Michael Boer, a process improvement engineer with Legacy — and one of several presenters on hand — said implementing lean practices isn’t about coming up with the perfect plan. It’s about planning and taking action, and then refining your approach as you go. Or, as he put it, “Let’s just give it a try.”
Pilot programs launched
Lean is most often identified with manufacturing or industrial operations, including efficient management principles pioneered by Toyota, the carmaker.
The idea is to relentlessly improve the processes that lead to getting things done by standardizing how you complete tasks, setting benchmarks to measure success and failure, and relying on empirical data — rather than intuition or pre-conceived notions — to decide what does or doesn’t matter.
It blends the scientific mind of an Albert Einstein and the fresh eyes of a child who’s seeing a particular piece of the world for the first time, said Boer.

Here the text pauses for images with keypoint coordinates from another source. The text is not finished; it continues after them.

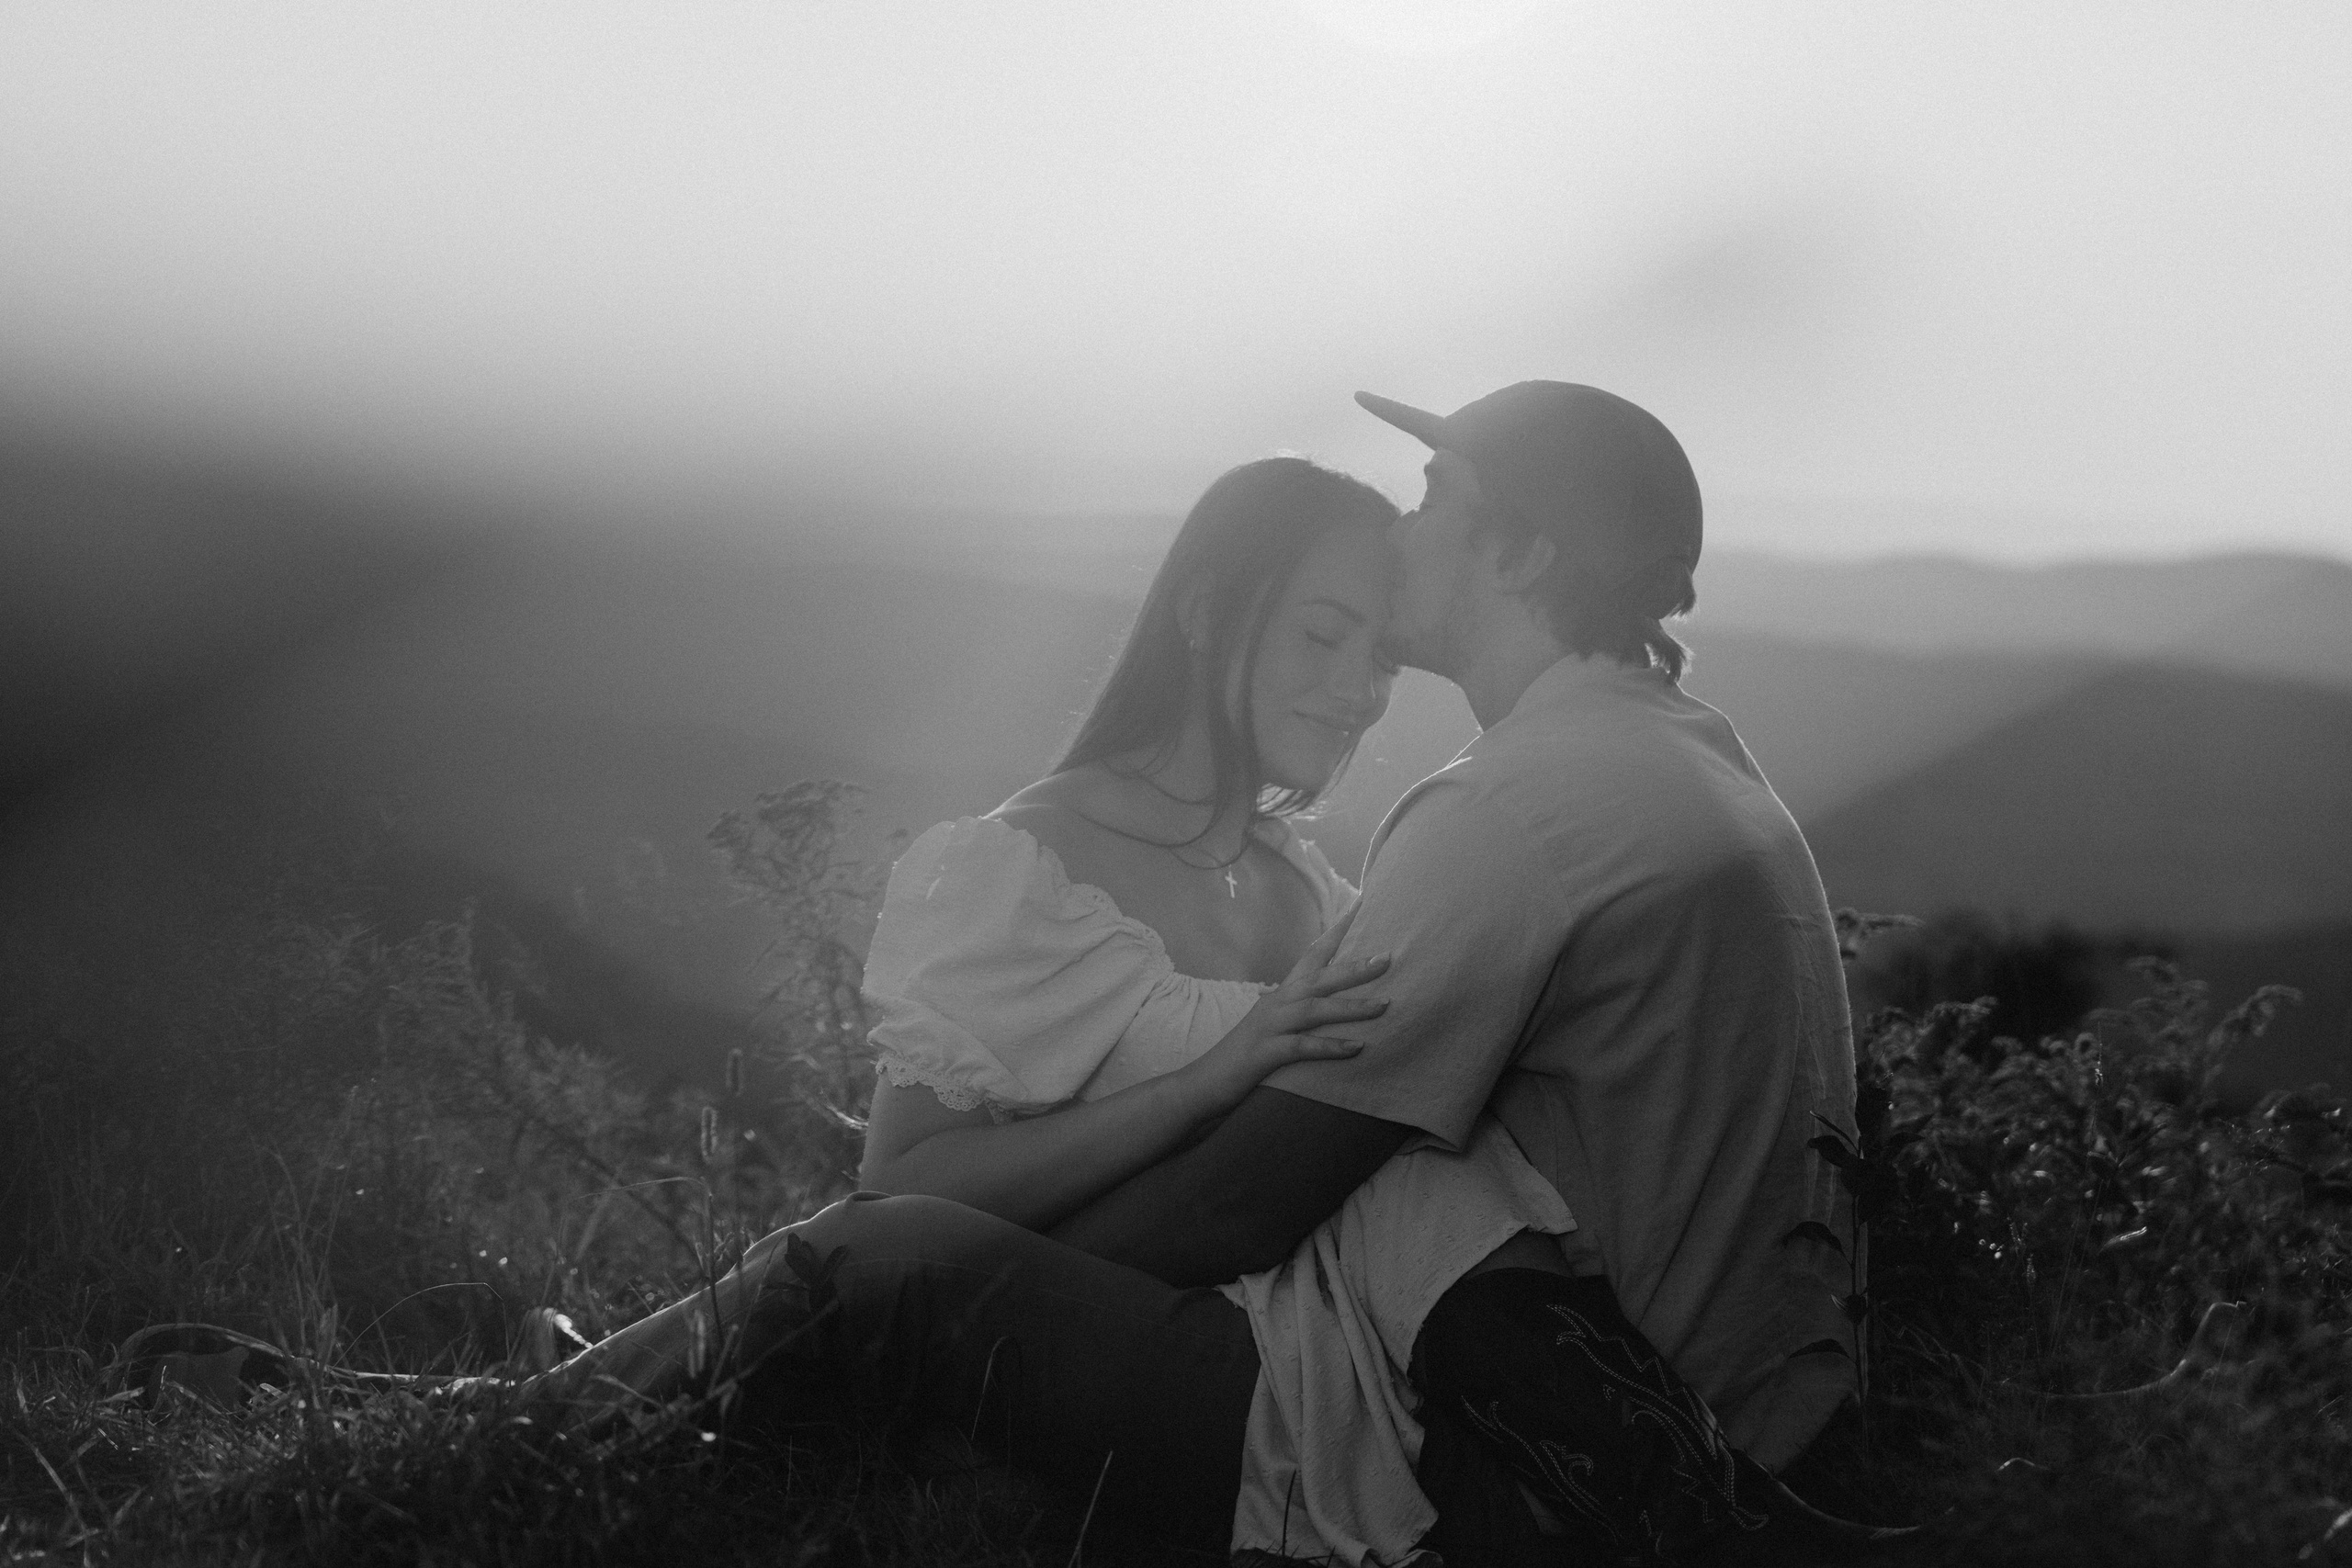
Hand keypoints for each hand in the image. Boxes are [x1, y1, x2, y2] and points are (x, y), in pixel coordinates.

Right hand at [1190, 904, 1388, 1109]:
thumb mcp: (1275, 1025)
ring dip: (1351, 1006)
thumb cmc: (1245, 1056)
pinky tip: (1356, 1048)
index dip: (1337, 932)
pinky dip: (1329, 1046)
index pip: (1312, 955)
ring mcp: (1269, 1027)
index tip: (1363, 907)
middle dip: (1354, 968)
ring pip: (1314, 1008)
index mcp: (1281, 995)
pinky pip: (1301, 1047)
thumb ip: (1300, 1012)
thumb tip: (1333, 1002)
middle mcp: (1276, 1004)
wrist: (1203, 1083)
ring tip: (1384, 1005)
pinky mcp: (1265, 1054)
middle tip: (1388, 957)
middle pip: (1319, 978)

And lean, which has practical implications for workplaces, families and schools, also has leapt from the confines of manufacturers to hospitals. ThedaCare in Wisconsin is a leader. So is Virginia Mason Medical Center in Seattle.

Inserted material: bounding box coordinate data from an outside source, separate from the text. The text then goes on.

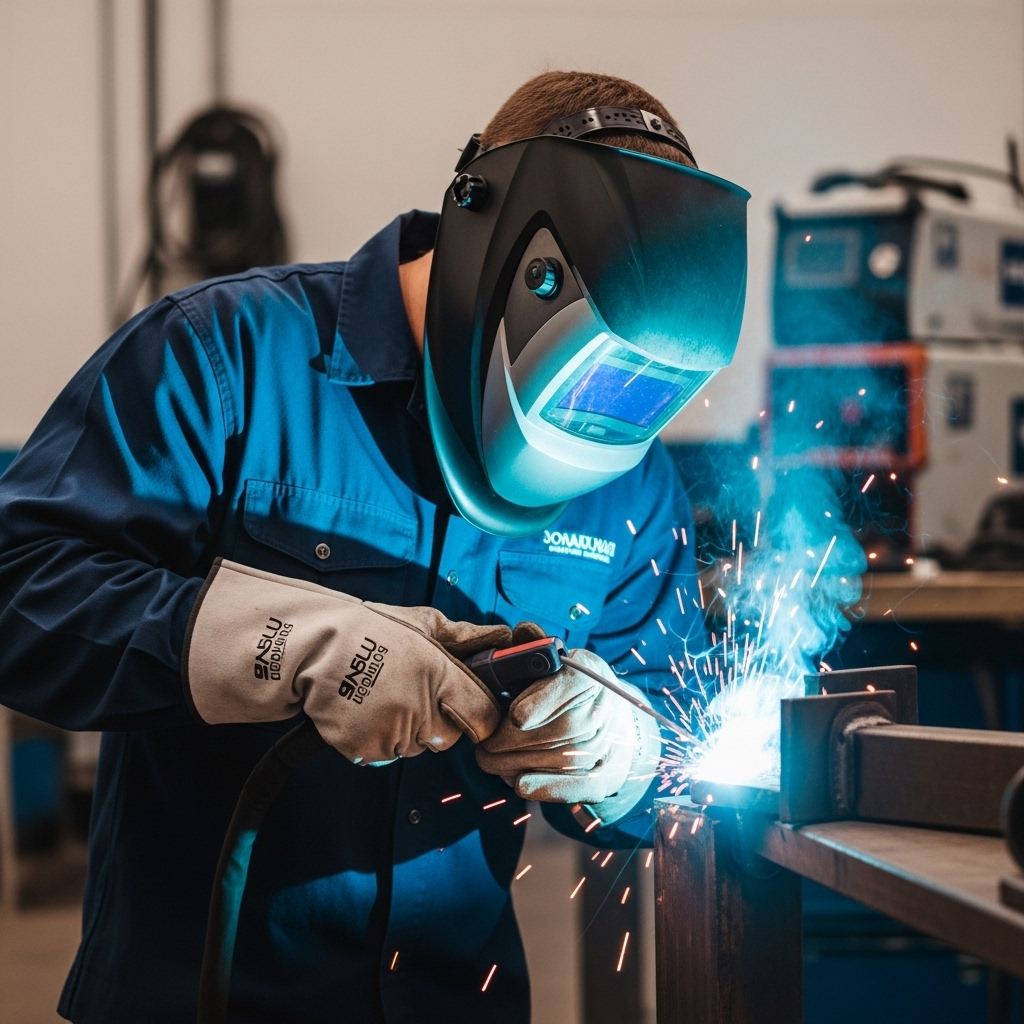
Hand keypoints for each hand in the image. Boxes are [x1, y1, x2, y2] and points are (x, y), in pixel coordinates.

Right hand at [183, 559, 510, 763]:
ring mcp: (391, 732)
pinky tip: (366, 710)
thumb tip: (501, 637)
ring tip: (384, 696)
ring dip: (408, 729)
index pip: (483, 715)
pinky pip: (386, 753)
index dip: (481, 715)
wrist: (310, 650)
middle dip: (440, 720)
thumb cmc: (366, 630)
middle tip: (414, 692)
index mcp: (438, 674)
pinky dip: (380, 738)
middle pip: (449, 737)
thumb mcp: (420, 622)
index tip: (474, 709)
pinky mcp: (366, 749)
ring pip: (416, 746)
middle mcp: (418, 707)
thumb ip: (464, 636)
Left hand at [476, 645, 661, 822]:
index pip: (572, 685)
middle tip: (483, 746)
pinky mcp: (605, 776)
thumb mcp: (554, 662)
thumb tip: (523, 632)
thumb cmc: (568, 688)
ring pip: (566, 759)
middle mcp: (605, 709)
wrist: (612, 720)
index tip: (515, 715)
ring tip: (490, 761)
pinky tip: (519, 783)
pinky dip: (548, 787)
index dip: (544, 701)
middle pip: (564, 728)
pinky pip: (578, 785)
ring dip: (522, 763)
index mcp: (590, 674)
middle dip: (518, 740)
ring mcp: (609, 745)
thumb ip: (534, 648)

Legacy Salmon Creek Medical Center began looking at lean
practices in January 2010 as hospital leaders recognized they lacked a systematic approach to monitoring work processes and improving them.
Since then, the hospital has launched pilot lean programs, including in its intensive-care unit, food and nutrition services department and rehabilitation operations.
The programs hinge on a three-pronged approach: leaders who “live” the hospital’s lean principles; “visual management boards,” where key performance indicators are posted, and green- and red-colored boxes show what’s working and what needs to be fixed; and huddles — brief, periodic gatherings of leaders and employees around the visual management boards to make status checks and sort out ideas and issues.
The effort is working, data show.
For example, the hospital has cut the time it takes to secure a bed for a patient who’s transferring out of the intensive-care unit by 50 percent. That’s enabled the hospital to more quickly move patients from the emergency department to the ICU.
And by gathering new information and using it in a more timely manner, the hospital’s food services staff have seen increases in customer satisfaction ratings and shorter wait times for customers.
Cheryl Forry, manager of the Salmon Creek hospital’s intensive-care unit — who also made a presentation to the Botswanan delegation — said the work hasn’t been easy and still goes on today.
“We had to sell it to our staff,” she said. “If people on the ground don’t buy in, it doesn’t matter.”
Putting lean practices into effect did not prompt any of the 362 layoffs Portland-based Legacy made recently in Oregon and Southwest Washington, including 30 at Legacy Salmon Creek, according to Brian Willoughby, spokesman for the Legacy Salmon Creek hospital. Those layoffs were the result of drops in Medicaid reimbursements and a weak economy.
Inside the hospital’s intensive-care unit, a visual management board includes more than just performance metrics, and green and red boxes. It also displays cards the staff has used to recognize good work.
One of them spotlighted an employee who’d detected an abnormal reading on a heart monitor. “Good catch!” it read.
After he took in a presentation of the ICU’s visual management board by charge nurse Sandra Welker, Samson Modise, a leader in Botswana’s Ministry of Health, walked back to the conference room.
He said his country’s been good at coming up with plans but that it needs to do better at building the kind of teamwork that leads to sustained action.
Nevertheless, he said, he was energized by his experience at Legacy Salmon Creek.
“It’s a wonderful presentation,” he said.